Of the 16 patients with AML at time of death, 9 (56%) died from disease progression or relapse, 3 (19%) from infection, 2 (13%) from GVHD, and 2 (13%) from unknown causes. Of the 10 deaths in the MDS group, 7 (70%) were from infection, 1 (10%) from GVHD, 1 (10%) from cerebral bleed, and 1 (10%) from an unknown cause. Three cases of infection in the MDS group occurred during remission. Infection was a more common cause of death in the MDS group compared to the AML group, where disease progression prevailed as a cause of death (70% vs 19%, p=0.01). Eight (80%) of the patients with MDS who died from infection were neutropenic prior to death, and 4 (50%) of those patients were on neutropenic antimicrobial prophylaxis.
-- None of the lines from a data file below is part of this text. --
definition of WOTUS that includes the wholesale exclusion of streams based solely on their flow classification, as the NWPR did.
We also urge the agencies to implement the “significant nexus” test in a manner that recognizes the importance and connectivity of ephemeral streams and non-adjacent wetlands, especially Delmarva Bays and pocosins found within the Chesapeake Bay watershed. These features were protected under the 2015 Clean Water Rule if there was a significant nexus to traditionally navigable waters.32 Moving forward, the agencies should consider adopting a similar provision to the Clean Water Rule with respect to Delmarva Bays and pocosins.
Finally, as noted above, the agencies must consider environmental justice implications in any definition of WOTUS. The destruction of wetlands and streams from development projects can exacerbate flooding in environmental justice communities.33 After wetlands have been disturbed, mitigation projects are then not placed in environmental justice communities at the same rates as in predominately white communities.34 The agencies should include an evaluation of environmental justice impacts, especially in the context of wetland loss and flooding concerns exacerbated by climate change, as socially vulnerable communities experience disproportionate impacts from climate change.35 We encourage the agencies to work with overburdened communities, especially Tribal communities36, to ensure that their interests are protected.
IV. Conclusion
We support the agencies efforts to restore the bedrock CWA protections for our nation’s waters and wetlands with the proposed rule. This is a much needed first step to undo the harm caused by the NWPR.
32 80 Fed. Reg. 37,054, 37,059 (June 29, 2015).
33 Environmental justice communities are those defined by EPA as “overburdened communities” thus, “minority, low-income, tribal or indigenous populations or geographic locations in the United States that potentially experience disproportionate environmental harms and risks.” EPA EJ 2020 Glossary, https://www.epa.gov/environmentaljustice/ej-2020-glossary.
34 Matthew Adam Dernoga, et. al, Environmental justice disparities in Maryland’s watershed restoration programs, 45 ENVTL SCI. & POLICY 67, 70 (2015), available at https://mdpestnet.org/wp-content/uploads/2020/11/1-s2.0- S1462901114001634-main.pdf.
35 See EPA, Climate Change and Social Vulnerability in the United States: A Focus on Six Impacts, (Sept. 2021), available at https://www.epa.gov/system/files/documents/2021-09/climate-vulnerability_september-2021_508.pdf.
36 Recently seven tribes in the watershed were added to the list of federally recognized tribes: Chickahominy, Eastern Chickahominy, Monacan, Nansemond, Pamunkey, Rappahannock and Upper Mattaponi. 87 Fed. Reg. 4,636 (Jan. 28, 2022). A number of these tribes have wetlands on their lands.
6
Conclusions: In this cohort of 29 deceased patients with a DDX41-mutated myeloid neoplasm, we characterized causes of death. Disease progression/relapse was a significantly more common cause of death in those with AML, compared to infection in patients with MDS. Our work underscores the need for additional studies looking into non-leukemic causes of death in patients with DDX41m myeloid diseases and potential strategies to mitigate infection-related mortality in this population.